Quels sont nos choix ? La justification de la création du système que nous représentons a, depuis l’origine, été que les consommateurs puissent contribuer de manière simple et efficace au développement des producteurs et travailleurs des pays du Sud en achetant des produits issus du commerce équitable dans tous les endroits où ils s’approvisionnent ou consomment habituellement. Le label MH permet ainsi de faciliter cet acte d’achat responsable en donnant aux consommateurs l’assurance de l’efficacité de ce geste simple. Cette relation d’un type nouveau n’a pas pour seul objet de fournir un revenu supplémentaire à des producteurs ou travailleurs défavorisés. Elle s’adresse avant tout à des organisations (une partie du prix, appelée prime de développement, est d’ailleurs d’usage obligatoirement collectif) qui deviennent de vrais partenaires, acteurs de leur propre développement. L’implication de ces organisations des pays du Sud dépasse le simple contrat commercial puisque leurs représentants participent également aux décisions stratégiques et politiques de notre fédération internationale FLO.

Contrairement à ce qui est dit, le développement du commerce équitable sur des cultures d’exportations ne se fait pas au détriment des cultures vivrières. Ce développement rend souvent possible au contraire, par les moyens supplémentaires qu’il donne, un développement de ces cultures et une diversification des activités. Une véritable restructuration régionale et parfois nationale, permise par le commerce équitable, est même constatée dans de nombreux pays : des acteurs autrefois complètement ignorés ou rejetés sont maintenant des partenaires incontournables tant des organisations commerciales privées ou des banques que des instances politiques.
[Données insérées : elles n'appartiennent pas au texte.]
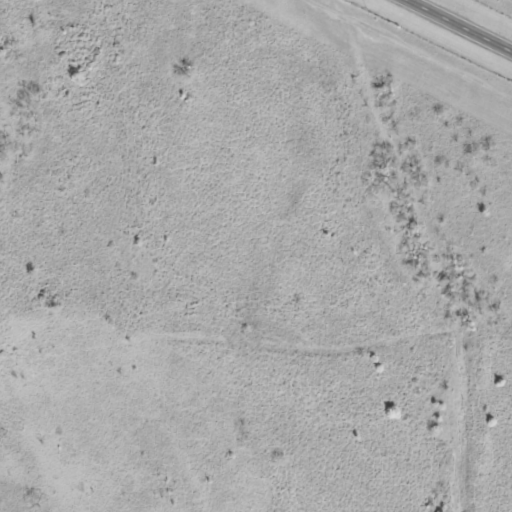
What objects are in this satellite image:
road: (464, 23)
Mais un tel changement, comme celui, plus large, des pratiques du commerce international, n’est possible que si les transactions se prévalant du commerce équitable atteignent un niveau suffisant pour que ces « nouveaux » acteurs soient reconnus et respectés. La crédibilité du commerce équitable se verra d’autant plus renforcée que le nombre de familles agricoles qui en bénéficient atteint des niveaux plus importants.

Nous sommes tout à fait favorables aux actions engagées par diverses petites entreprises commerciales ou structures associatives qui souhaitent un commerce équitable « tout au long de la chaîne ». De telles démarches contribuent grandement à la sensibilisation du public, mais le niveau des transactions ainsi induites est insuffisant pour atteindre les objectifs précités. Notre association a donc fait le choix de s’insérer dans les structures commerciales existantes mais sans pour autant perdre son âme et sa culture militante. L’exemple du coton cité dans votre article peut à nouveau être repris. L’organisation de la filière, pour l’Afrique, a en effet été rendue possible grâce à une collaboration avec un acteur que ses compétences et la connaissance du milieu rendaient incontournable : la société Dagris. Que le président de cette entreprise ait pris des positions réelles ou supposées en faveur des OGM n’a rien à voir avec notre action puisque le cahier des charges que nous avons contribué à élaborer dans le même temps interdit totalement l’emploi des semences OGM et organise dans le détail le contrôle du respect de cette interdiction.

Nous saluons les entreprises qui ne vendent que des produits équitables mais nous saluons aussi celles, petites ou grandes, qui, peu à peu, décident de s’impliquer, même partiellement mais de manière croissante, dans le système ainsi mis en place. Avons-nous fait les bons choix ? C’est aux consommateurs d’en décider et sans attendre une modification fondamentale de notre organisation économique, et en tout cas bien avant l’avènement bien problématique à court ou moyen terme de l’Organisation mondiale du citoyen et de son environnement souhaitée par l’auteur de l’article. La progression constante des ventes de produits labellisés et l’impact constaté par les études menées dans les pays concernés nous engagent à penser que nous sommes bien sur la bonne voie.